M. Comment es-tu passée de sportive à actrice ?
S. Y. J’ai toujours voulu faire un métier artistique. Quand j’ai arrêté la gymnastique en 2012, j’ai senti qu’il fallait que je me lance. Je me suis sentie tout de suite très à l’aise, dans les textes et l’utilisation de mes émotions. Je me suis inscrite au Cours Florent, où j’ai passé deux ans dans le cursus normal, puis j’ai été prise en classe libre (la classe “reine”, gratuite et très sélective, ndlr), et la même année au Conservatoire national. Ça n’a pas été facile au début : j’étais sportive d’élite, et tout à coup il fallait repartir à zéro. J’avais arrêté les études à 15 ans. Je me suis sentie un peu seule.
M. Pendant toutes ces années au Cours Florent puis au Conservatoire, c’est étonnant que tu n’aies pas plus tourné. On a l’impression que ta carrière commence d’un coup, très fort à 25 ans. Que s’est-il passé entre 20 et 25 ans ?
S. Y. Quand je suis arrivée au Cours Florent, je sortais d’une drôle d’ellipse dans ma vie. Mon corps avait changé d’un coup. J’avais besoin de rattraper le temps perdu, de vivre l’adolescence dont j’avais été privée. J’ai eu mon premier petit copain, mon premier baiser, ma première fois… Tout ça est arrivé tard ! Ça a été les trois plus belles années de ma vie. J’ai pris le temps de redescendre. Et puis, en entrant au Conservatoire, j’ai eu la chance de rencontrer mon agent. Et grâce à elle, le cinéma est arrivé…

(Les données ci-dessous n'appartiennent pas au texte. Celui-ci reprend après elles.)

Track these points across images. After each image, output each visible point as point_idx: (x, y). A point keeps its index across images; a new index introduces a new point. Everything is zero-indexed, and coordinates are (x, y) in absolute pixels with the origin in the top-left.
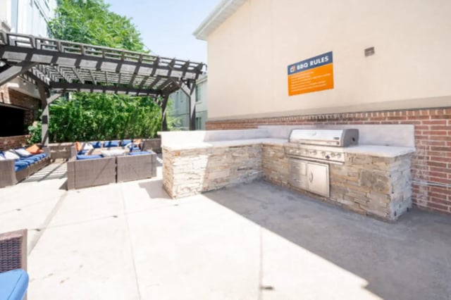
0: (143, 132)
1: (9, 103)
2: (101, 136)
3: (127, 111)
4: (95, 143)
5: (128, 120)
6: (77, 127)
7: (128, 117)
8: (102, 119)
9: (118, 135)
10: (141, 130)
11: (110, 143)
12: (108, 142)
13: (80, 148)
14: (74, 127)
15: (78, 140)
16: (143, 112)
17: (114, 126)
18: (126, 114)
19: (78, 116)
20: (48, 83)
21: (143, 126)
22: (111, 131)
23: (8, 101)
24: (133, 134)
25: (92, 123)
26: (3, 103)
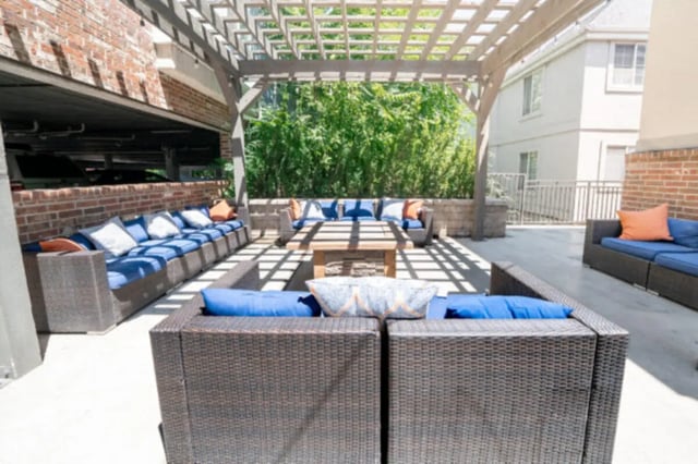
0: (423, 181)
1: (165, 106)
2: (339, 189)
3: (391, 129)
4: (327, 203)
5: (392, 150)
6: (297, 167)
7: (392, 146)
8: (341, 147)
9: (372, 186)
10: (419, 176)
11: (358, 204)
12: (354, 201)
13: (299, 214)
14: (292, 166)
15: (300, 195)
16: (426, 132)
17: (364, 164)
18: (389, 137)
19: (297, 144)
20: (236, 65)
21: (425, 169)
22: (357, 176)
23: (160, 102)
24: (402, 186)
25: (321, 157)
26: (147, 103)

M. Le premier film, c’est Climax. Comment as-tu rencontré Gaspar Noé ?
S. Y. De manière un peu précipitée. J’ai reçu un coup de fil : “Gaspar Noé commence un film demain, il cherche une comédienne pour une scène un peu compliquée.” Ça m’a fait un peu peur… Gaspar était en train de tourner à Ivry-sur-Seine avec des danseurs. Je suis arrivée là-bas, et c’était trop bizarre. Tout le monde dansait. J’ai dit bonjour à Gaspar, il m’a lancé : “Vas-y, intègre la choré”. Tous les danseurs avaient des identités très marquées, certains spécialisés en électro, d’autres en krump, des physiques très forts… Je me sentais un peu intimidée, c’était le chaos !
M. Comment s’est passée la suite du tournage ?
S. Y. Le lendemain du tournage de la scène de danse, Gaspar m’a demandé de revenir pour une impro dans son bureau dans le 10e arrondissement de Paris. La ref’, c’était Isabelle Adjani dans Possession, la scène du métro. Il m’a dit : “Tu attends un enfant, mais tu n’en veux pas”. C’était parfait, parce que, moi, dire “Bonjour” ça me panique. Par contre, les cris, la bave, ça, j’adore ! Y aller à fond, c’est mon credo. C’était génial. Je pleurais, je frappais les murs, je cassais les chaises, je me roulais par terre. Le lendemain, c’était parti, on commençait le tournage et ça s’est très bien passé.
M. Tu as une scène assez violente, où tu reçois des coups dans le ventre en plan-séquence, et tu pleures énormément. Ça n’a pas été dur ?
S. Y. Non, j’adore pleurer. C’est un état qui, bizarrement, me met très à l’aise, qui fait partie de moi. J’ai beaucoup aimé aussi l’exercice du plan-
séquence. C’était un peu comme une performance sportive.
M. Tu as eu le sentiment que le film t’a fait changer de statut ?
S. Y. Je ne sais pas. Il y a eu une prénomination au César du meilleur espoir qui ne s’est pas concrétisée et qui m’a un peu surprise parce que c’était un film très choral. Ça a peut-être fait naître une curiosité chez les gens, mais je pense que c’est avec Les Sauvages qu’on m’a identifiée comme une vraie actrice. Il y avait du texte, il y avait des choses à jouer.